- WHAT TO WORK ON: All that should appear is the run of lines from the one containing "hfov_deg: 104.3" through the end of the records, each repeated exactly.

======== EXTRACTED ENTRIES

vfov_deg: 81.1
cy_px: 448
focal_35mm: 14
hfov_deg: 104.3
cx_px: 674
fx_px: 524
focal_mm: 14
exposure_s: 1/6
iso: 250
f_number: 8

================

- EXPECTED ANSWER:
hfov_deg: 104.3
cx_px: 674
fx_px: 524
focal_mm: 14
exposure_s: 1/6
iso: 250
f_number: 8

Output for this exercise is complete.